Updated: Aug 01, 2022
  • Author: Lynne McCullough, MD, FACEP; Chief Editor: Erik D Schraga, MD  more...
  • Print


In general, splints are applied to decrease movement and provide support and comfort by stabilizing an injury. Splints are primarily used to secure nonemergency injuries to the bones and soft tissues of an extremity until they can be evaluated by a consultant such as an orthopedic surgeon. Splints can also be used to assist in primary healing or to achieve temporary immobilization of an extremity before surgery (eg, in a patient with an open fracture). [1, 2, 3]

Unlike casts, splints are noncircumferential and often preferred in the emergency department (ED) setting, in that injuries are often acute and continued swelling can occur. All patients with injuries that are splinted should be referred for evaluation by a consultant in a timely fashion (usually within 2-7 days, depending on the reason for splinting). [4]  (See the image below.)

Radial gutter splint. Image courtesy of Kenneth R Radial gutter splint. Image courtesy of Kenneth R Chuang, MD.

For information on surgical treatment of such injuries, see Carpal FracturesMetacarpal FracturesRadius, Distal FracturesHand, Metacarpal Fractures and Dislocations; and Hand, Phalangeal Fractures and Dislocations.



A radial gutter splint can be used for various injuries, including the following:

  • Soft-tissue injuries to the second and third fingers
  • Fractures of the second and third metacarpals
  • Fractures of the second and third phalanges
  • Positioning for rheumatoid arthritis
  • Lacerations over the joints of the second and third phalanges or metacarpals


There are no absolute contraindications for radial gutter splinting. The following injuries require immediate evaluation or intervention by a consultant (eg, orthopedic surgeon, hand surgeon, or plastic surgeon) and should not be treated with splinting alone:

  • Complicated fractures
  • Open fractures
  • Injuries with associated neurovascular compromise

Technical Considerations


The hand contains five metacarpal bones. Each metacarpal has a base, a shaft, a neck, and a head. The first metacarpal bone (thumb) is the shortest and most mobile. It articulates proximally with the trapezium. The other four metacarpals articulate with the trapezoid, capitate, and hamate at the base. Each metacarpal head articulates distally with the proximal phalanges of each digit. The hand also contains 14 phalanges. Each digit contains three phalanges (proximal, middle, and distal), except for the thumb, which has only two. (See Hand Anatomy.)

Procedural planning

Some orthopedic surgeons recommend a volar splint instead of a radial gutter splint for angulated neck fractures of the second and third metacarpals. One should check with the orthopedist who performs follow-up care to find out which type of splint he or she recommends.

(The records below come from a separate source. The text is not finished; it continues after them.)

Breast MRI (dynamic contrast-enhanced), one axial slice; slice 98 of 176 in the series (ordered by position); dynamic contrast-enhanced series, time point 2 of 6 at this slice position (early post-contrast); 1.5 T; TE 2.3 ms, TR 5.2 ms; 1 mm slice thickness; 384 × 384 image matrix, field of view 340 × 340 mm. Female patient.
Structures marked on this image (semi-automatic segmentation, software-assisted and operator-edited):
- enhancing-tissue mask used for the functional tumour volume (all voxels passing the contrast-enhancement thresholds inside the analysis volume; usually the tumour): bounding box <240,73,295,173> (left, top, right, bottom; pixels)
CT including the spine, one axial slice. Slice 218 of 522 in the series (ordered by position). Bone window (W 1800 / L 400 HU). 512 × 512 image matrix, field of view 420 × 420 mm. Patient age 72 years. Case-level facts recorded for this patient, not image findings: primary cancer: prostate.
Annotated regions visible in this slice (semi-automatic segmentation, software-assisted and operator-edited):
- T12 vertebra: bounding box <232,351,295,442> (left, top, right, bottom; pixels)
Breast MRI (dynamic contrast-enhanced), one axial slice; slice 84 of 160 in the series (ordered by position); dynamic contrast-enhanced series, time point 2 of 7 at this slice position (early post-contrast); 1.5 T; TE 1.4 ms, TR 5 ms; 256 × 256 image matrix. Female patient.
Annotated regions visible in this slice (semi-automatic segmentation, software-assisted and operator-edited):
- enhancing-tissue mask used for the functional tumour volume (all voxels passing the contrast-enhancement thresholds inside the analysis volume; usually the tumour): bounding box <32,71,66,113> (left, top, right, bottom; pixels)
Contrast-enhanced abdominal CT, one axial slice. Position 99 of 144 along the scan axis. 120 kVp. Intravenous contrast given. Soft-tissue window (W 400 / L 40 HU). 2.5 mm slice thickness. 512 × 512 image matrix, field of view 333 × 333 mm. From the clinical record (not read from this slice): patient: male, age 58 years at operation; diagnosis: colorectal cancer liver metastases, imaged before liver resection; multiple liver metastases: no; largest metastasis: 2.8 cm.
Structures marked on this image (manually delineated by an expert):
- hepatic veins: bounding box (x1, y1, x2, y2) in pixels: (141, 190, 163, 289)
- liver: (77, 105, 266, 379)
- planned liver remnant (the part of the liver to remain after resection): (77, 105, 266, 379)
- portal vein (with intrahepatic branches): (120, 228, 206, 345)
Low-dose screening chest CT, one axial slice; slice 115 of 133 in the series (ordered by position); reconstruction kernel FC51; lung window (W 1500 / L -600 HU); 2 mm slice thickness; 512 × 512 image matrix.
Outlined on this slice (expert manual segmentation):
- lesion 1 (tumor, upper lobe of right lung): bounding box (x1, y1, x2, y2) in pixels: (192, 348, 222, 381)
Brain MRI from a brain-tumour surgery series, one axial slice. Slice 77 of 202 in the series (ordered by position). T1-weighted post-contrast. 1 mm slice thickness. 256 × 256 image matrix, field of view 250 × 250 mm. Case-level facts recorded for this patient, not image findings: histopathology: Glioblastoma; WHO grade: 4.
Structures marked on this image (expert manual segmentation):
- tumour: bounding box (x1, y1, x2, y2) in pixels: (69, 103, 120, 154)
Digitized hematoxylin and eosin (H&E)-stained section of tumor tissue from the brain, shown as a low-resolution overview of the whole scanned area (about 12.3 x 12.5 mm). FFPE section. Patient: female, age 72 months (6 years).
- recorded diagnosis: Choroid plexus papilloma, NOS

A radial gutter splint is often applied for uncomplicated metacarpal fractures. When a metacarpal fracture is present, a clinical examination for malrotation should also be performed. With the second through fifth fingers slightly flexed, the nail beds of adjacent fingers should lie in the same plane. With 90° flexion of the metacarpophalangeal (MCP) and proximal interphalangeal (PIP) joints and with extension of the distal interphalangeal (DIP) joints, the second through fifth fingers should point toward the scaphoid. It may be useful to compare with the unaffected hand.

In the second and third metacarpals, 10° of angulation is acceptable; in the fourth metacarpal, 20° of angulation is acceptable; and in the fifth metacarpal, 30° of angulation is acceptable. Higher degrees of angulation often necessitate surgery.